2.5. Section 7.6 shall be added to the Deed of Trust as follows and shall be inserted following Section 7.5 of the Deed of Trust:

 

“One day following the effective date of Addendum No. 2 to this Deed of Trust, the Company shall publish a notice of an early redemption date in accordance with Section 8.1.1 below, pursuant to which a holder of the Bonds (Series A) who held the Bonds on the effective date of this Addendum No. 2, and who is not interested in extending the validity of the Condition Precedent as set forth in Section 7.2 above together with the reduction of the interest rate as set forth in Section 2.2 above, may apply to the Company in writing for early redemption in accordance with the mechanism set forth in Sections 8.1.1, 8.1.2 and 8.1.5, where the redemption consideration shall be the liability value of the Bonds (Series A) requested to be redeemed, i.e., principal plus interest (including penalty interest, if applicable) calculated until the early redemption date, plus USD indexation differentials. Such early redemption shall be carried out subject to the Stock Exchange’s directives and guidelines in effect from time to time, and the Company shall publish an immediate report setting forth the timetable for effecting early redemption at the holder’s initiative.
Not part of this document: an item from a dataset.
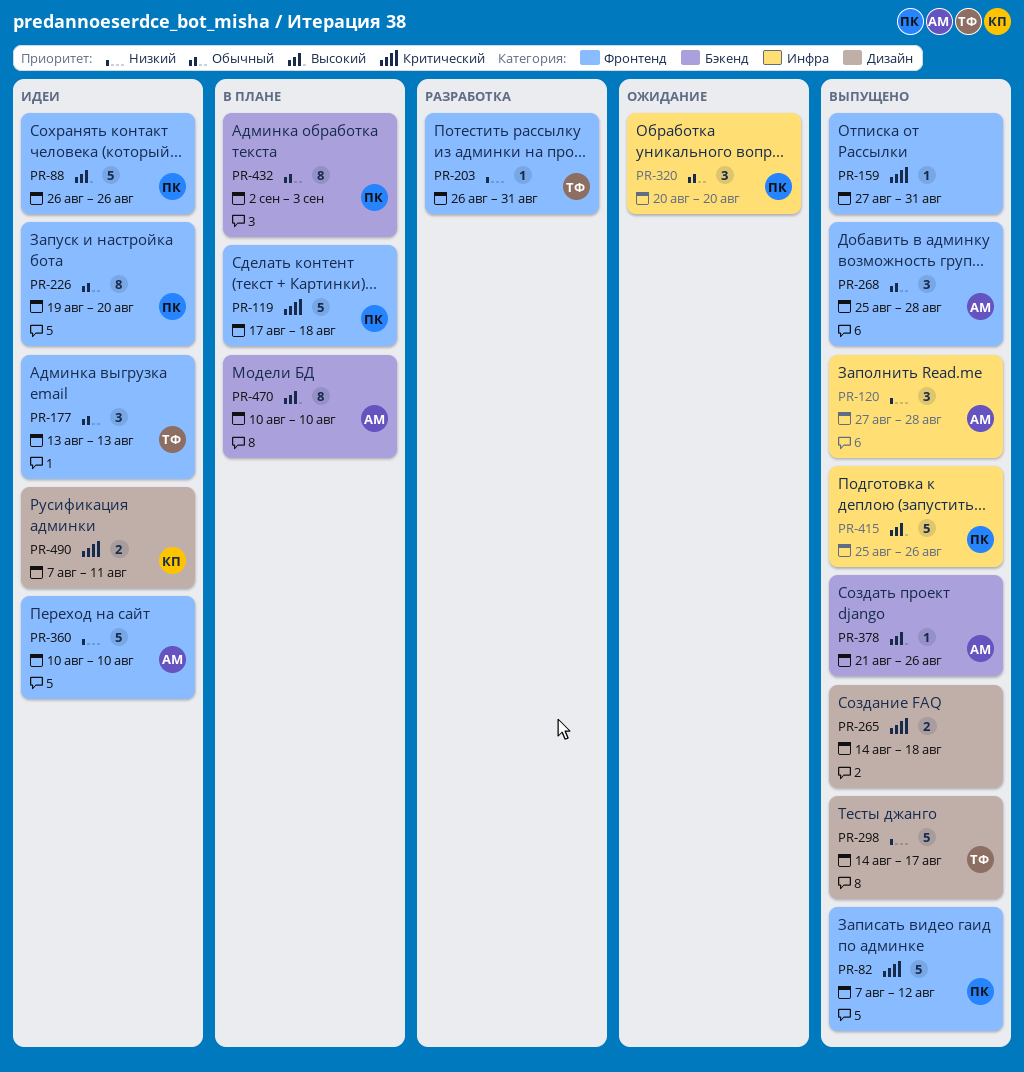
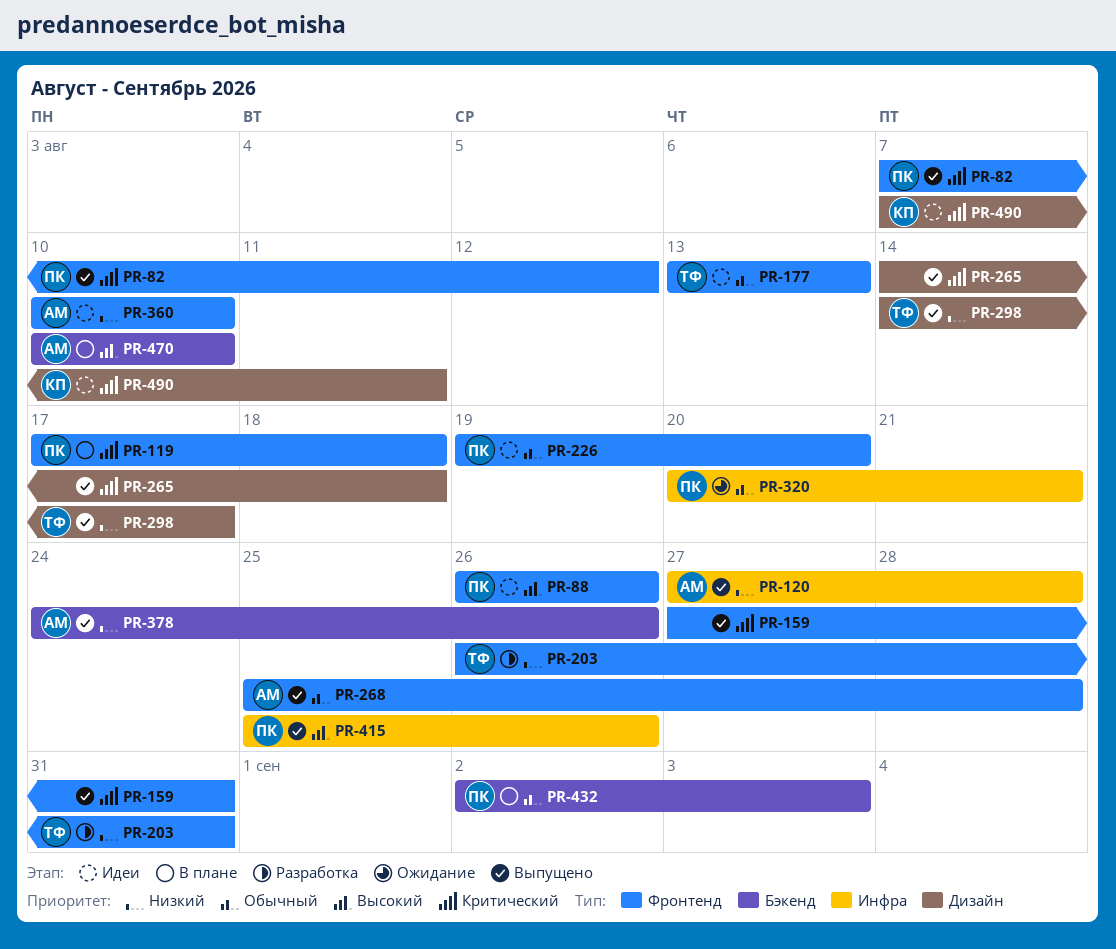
PR-320, due: Aug 20 -> Aug 21
PR-378, priority: Высокий -> Низкий
PR-378, start: Aug 21 -> Aug 24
This right shall be granted to holders on a one-time basis, such that a holder who does not exercise it by the date to be determined as set forth above shall not be able to exercise it in the future.”

 

2.6. In Section 3.1 of the “terms listed overleaf”, the following sentence:

 

“The outstanding balance of the bond principal (from time to time) will carry an annual interest of 6.5% (subject to adjustments as set forth below).”

 

shall be replaced with the following sentence:

 

“The outstanding balance of the bond principal (from time to time) will carry an annual interest of 6.5% until December 31, 2025; and 4.35% as of January 1, 2026 (subject to adjustments as set forth below).”

 

[Signatures on the following page]

 

IN WITNESS WHEREOF, the Parties have executed this Addendum No. 2 on December 22, 2025:

 

Arbe Robotics Ltd.

 

Mishmeret Trust Services Company Ltd.